Later, NASA stated in a statement that the newly released image was taken "during the historic flyby is the clearest view yet of this remarkable, ancient object in the far reaches of the solar system - and the first small 'KBO' ever explored by a spacecraft."

AS per the American space agency the oblique lighting of the image showcases new topographic details that include, numerous small pits up to about 0.7 km in diameter, as well as the day or night boundary, or terminator, near the top.

The Ultima Thule image, obtained with the wide-angle Multicolour Visible Imaging Camera (MVIC) component of New Horizons' Ralph instrument, also reveals that the large circular feature almost seven km across and on the smaller of the two lobs as a deep depression.

But NASA said that the researchers are not clear whether these pits are impact craters or the shows the result of other processes, such as "collapse pits" or the ancient venting of volatile materials.

However, scientists believe that both lobs also showcase much intriguing light and dark patterns of unknown origin that could help to reveal the details about how this body was assembled during the creation of the solar system, 4.5 billion years ago.

Principal Investigator Alan Stern, of the Southwest Research Institute in Boulder in Colorado, said, "This new image is starting to reveal differences in the geologic character of the two lobes of Ultima Thule, and is presenting us with new mysteries as well."

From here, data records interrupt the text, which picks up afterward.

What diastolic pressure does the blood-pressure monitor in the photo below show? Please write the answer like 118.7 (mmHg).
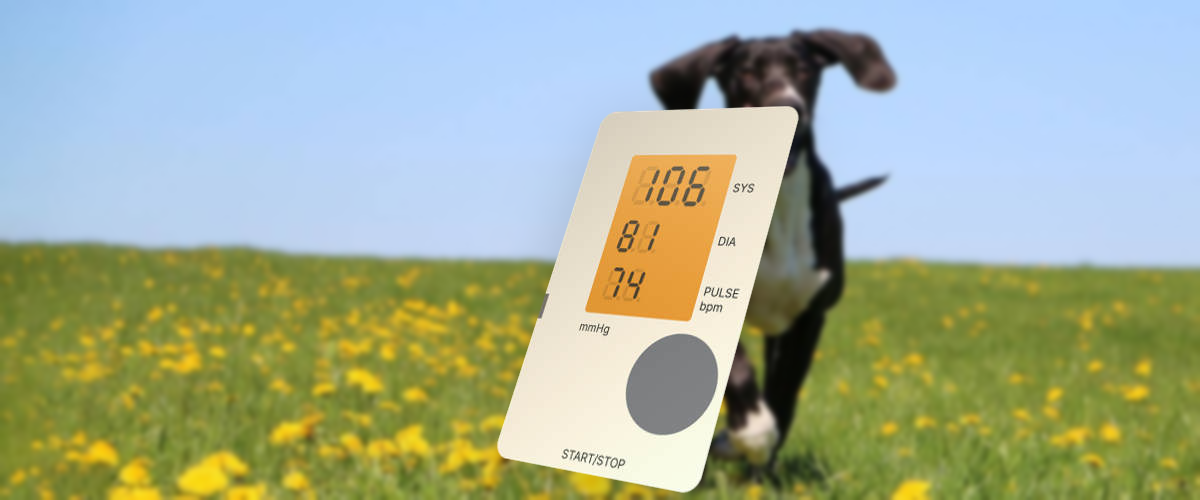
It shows 81 (mmHg)
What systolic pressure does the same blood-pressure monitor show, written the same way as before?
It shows 106 (mmHg)
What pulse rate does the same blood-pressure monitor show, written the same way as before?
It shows 74 (bpm)
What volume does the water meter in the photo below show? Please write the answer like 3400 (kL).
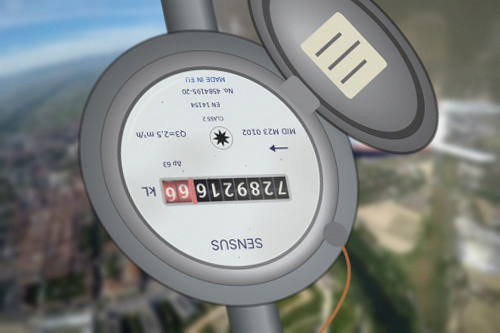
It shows 7289216.66 (kL)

"Over the next month there will be better colour and better resolution images that we hope will help unravel the many mysteries of Ultima Thule," he further added.

This image was taken when the KBO was around 6700 km from the spacecraft at around 12.26 am seven minutes before the closest approach on January 1. Later the original picture, with a resolution of 135 meters per pixel, which was stored in the spacecraft's data memory, transmitted to earth between January 18 and 19.